The Progress of Capitalism in Russia.
The Socialist Party carries on in this country propaganda for Socialism and against Capitalism. At the same time it does not disapprove of the efforts to build up Capitalism in Russia. To those who are unacquainted with the Socialist case, this may appear to be inconsistent, but it is, in fact, both consistent and sound. The Socialist does not oppose Capitalism at all times and in all places. He does not hold that the capitalist system of producing and distributing wealth is “wrong” or that the Capitalists, individually, or in the mass, are “selfish” and “wicked,” and are, therefore, to be condemned. We do not base our opposition to Capitalism or to slavery on the ground that it is “unjust” for one class to be employers and another class employees, or one class slave-owners and another class slaves. If we committed ourselves to to the view that all class divisions are “wrong,” that would be equivalent to saying that for thousands of years the human race has been straying from the correct path of development, and that the whole of human history since the breakdown of the earliest forms of tribal communism and equality has been a ghastly and avoidable mistake.
Our view is quite different from this. The driving force in the development of human society has been the development of the means of production and distribution of wealth. Knowledge has accumulated, and man’s power over nature, his ability to produce tools and machinery has grown, and as this process has gone on, so it has been possible for human beings to enter into different relationships with each other for the fullest utilisation of their growing power over natural forces. Thus, to take a simple illustration, from the time when a man could first produce a larger quantity of food and clothing than was necessary to keep him, it became possible for a military, or priestly, or a slave-owning class, to come into being, and for social relationships to take on a very different form. That development was not a “mistake” or a “crime,” or an “act of tyranny.” It was a differentiation of function, similar to any other division of labour. It was in keeping with the mode of production and the needs of society of that epoch.
In due course, as knowledge continued to grow, other changes became possible, and with more or less effort society has rid itself of slave-owners, military castes, feudal barons and other classes when the function they performed ceased to be necessary. In highly-developed Capitalist countries like Great Britain, the Capitalist class have ceased to play a part for which society has need. We propose to get rid of Capitalism because the means of production have developed to a point where Socialism—social ownership—is possible. We propose to dispense with the Capitalist class because we can now do without them. The production and distribution of wealth, including so- called “brain-work,” and managerial work, are, in the main, already carried on by wage and salary earners, not by Capitalists. The Capitalist class have become more and more mere receivers of rent, interest and profit.

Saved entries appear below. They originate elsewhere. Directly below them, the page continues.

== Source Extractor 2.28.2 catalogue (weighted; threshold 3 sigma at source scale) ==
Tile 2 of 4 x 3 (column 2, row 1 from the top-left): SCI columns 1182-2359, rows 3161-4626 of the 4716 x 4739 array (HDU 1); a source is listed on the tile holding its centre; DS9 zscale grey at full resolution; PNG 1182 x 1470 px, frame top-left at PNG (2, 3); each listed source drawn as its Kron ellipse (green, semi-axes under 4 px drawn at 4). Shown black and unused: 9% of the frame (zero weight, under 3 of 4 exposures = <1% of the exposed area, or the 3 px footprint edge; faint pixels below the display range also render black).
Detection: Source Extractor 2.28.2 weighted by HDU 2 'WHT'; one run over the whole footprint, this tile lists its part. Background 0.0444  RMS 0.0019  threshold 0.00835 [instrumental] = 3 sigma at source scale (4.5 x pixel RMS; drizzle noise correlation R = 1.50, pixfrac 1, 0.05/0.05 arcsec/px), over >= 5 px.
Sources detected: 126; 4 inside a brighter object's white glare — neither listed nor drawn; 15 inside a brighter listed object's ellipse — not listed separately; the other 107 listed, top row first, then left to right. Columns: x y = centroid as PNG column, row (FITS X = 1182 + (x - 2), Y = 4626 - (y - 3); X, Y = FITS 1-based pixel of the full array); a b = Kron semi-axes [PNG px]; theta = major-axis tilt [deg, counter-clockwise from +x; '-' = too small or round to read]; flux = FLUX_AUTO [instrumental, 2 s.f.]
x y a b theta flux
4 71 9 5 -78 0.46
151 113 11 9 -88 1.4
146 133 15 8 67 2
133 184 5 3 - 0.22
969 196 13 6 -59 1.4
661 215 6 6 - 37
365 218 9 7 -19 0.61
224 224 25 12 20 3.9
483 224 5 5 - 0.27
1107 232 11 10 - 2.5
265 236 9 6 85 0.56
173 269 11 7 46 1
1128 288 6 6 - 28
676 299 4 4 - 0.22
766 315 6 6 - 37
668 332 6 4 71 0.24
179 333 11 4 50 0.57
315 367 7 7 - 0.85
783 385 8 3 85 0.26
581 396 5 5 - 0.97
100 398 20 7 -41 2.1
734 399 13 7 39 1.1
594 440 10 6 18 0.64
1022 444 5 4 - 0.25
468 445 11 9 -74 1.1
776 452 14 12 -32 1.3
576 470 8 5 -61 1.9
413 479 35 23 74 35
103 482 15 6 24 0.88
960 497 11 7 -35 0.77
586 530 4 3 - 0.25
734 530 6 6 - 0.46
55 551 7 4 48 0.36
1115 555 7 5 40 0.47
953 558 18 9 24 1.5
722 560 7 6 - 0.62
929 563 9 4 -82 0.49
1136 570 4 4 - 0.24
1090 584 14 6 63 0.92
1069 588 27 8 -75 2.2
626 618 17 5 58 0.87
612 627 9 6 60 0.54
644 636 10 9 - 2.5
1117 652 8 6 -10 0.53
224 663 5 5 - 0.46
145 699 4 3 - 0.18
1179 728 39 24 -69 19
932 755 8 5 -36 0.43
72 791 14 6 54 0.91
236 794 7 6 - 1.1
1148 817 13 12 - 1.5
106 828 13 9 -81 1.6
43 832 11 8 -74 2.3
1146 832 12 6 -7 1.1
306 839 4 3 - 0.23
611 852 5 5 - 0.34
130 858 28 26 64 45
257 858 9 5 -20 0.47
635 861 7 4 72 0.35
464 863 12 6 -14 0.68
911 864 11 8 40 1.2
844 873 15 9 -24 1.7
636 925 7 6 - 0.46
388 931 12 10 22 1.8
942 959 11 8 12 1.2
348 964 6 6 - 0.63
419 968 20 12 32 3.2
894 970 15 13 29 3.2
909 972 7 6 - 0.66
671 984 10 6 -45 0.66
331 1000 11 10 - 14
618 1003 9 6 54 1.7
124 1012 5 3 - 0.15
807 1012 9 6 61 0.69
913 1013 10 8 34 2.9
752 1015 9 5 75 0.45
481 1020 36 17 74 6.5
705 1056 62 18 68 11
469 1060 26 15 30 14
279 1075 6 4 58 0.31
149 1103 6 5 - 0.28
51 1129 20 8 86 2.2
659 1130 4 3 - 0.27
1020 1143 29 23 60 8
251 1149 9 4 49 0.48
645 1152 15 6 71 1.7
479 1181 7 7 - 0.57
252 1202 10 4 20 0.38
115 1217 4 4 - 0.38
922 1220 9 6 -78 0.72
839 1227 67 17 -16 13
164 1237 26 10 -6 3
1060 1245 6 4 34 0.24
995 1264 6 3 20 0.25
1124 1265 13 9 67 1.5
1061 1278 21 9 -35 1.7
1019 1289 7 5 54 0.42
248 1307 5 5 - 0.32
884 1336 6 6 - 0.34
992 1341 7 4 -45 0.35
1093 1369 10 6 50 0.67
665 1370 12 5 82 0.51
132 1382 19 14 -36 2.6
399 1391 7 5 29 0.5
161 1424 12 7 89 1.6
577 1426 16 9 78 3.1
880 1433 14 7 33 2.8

The position of Russia is quite different. Russian industry has not reached a high stage of development; the Russian workers are only a tiny minority of the population; the great majority being backward peasant cultivators, whose interest it is to defend and promote private ownership of the land. Russia’s industry has need of precisely those qualities and services supplied in this country by past generations of Capitalists. Russia has not passed through Capitalism, and must do so.
Many of the Russian Bolsheviks have seen all along that their task was to hasten as much as possible the development of Capitalism in Russia, but, unfortunately, their muddle-headed supporters in this country have spent the last ten years or so defending a non-existent Russian “Socialism.” In fact, Russian industry is entirely Capitalistic. There is—as in Capitalist industry generally—a propertyless class of wage-earners on the one hand, and on the other a class of Capitalist investors in addition to the foreign Capitalists brought in to work “concessions.” The progress that is being made in the development of Capitalism is indicated by the internal loan of 500 million roubles (£52,000,000) just issued by the Russian Government for the purpose of financing industry and agriculture. It represents about half of the total amount being devoted this year by the Government to economic development. In 1927, the amount raised by loan for this purpose was only 200 million roubles. Half the loan for 1928 bears 6 per cent, interest, plus lottery prizes, and half of it no interest, but with a premium on repayment (Manchester Guardian, July 27).
Thus we see the rapid rise in Russia of an investing class, not because the Bolsheviks prefer Capitalism to Socialism, but because they have no choice. Russia’s immediate industrial development and her more distant progress towards Socialism lie along the path of Capitalism.
At the same time, the Russian Government are planning to spend £100,000,000 in the next three years on the creation of 100 huge State farms with the twofold object of growing grain for export and also of demonstrating the superiority of Capitalist agriculture to peasant proprietorship. It is anticipated that “good and secure wages” will attract the poorer peasants to seek employment in these State Capitalist concerns. (Sunday Worker, August 12.)
This development of Capitalism is gratifying, but only harm has come, and can come, from the pretence of English Communists that Russian Capitalism is something else. The inevitable accompaniment of Russian Capitalism is the sharpening of the conflict between the contending classes, wageworkers, Capitalists, and peasant proprietors. The achievement of the Communists in Great Britain is to give the opponents of Socialism an excuse to use these class conflicts in Russia as evidence of the failure of Socialism; whereas, in truth, they are merely an unavoidable feature of Capitalism.